[[ Data open ]]
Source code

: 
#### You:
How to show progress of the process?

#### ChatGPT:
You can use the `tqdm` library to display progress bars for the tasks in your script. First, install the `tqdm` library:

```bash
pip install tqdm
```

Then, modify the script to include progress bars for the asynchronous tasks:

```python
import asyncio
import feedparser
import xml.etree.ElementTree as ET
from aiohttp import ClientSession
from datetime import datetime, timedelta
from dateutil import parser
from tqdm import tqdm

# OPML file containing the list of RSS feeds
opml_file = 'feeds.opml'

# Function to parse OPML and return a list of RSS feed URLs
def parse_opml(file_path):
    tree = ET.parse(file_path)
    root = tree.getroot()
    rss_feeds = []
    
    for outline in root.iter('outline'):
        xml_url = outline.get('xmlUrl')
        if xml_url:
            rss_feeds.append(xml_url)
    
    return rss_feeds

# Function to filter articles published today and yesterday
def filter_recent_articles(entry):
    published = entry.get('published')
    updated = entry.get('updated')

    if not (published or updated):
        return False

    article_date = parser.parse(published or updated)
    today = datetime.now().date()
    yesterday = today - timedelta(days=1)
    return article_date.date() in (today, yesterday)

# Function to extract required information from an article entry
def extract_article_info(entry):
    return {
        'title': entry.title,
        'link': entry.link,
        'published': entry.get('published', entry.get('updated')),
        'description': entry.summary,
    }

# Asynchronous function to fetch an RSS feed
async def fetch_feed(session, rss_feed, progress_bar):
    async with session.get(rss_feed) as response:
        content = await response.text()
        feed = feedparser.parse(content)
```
[[ Data closed ]]
■ **Problem to solve**
For the word "return", show every line of the entries that holds it.

■ **Result for this exercise**
# Function to parse OPML and return a list of RSS feed URLs
    return rss_feeds
        return False
    return article_date.date() in (today, yesterday)
    return {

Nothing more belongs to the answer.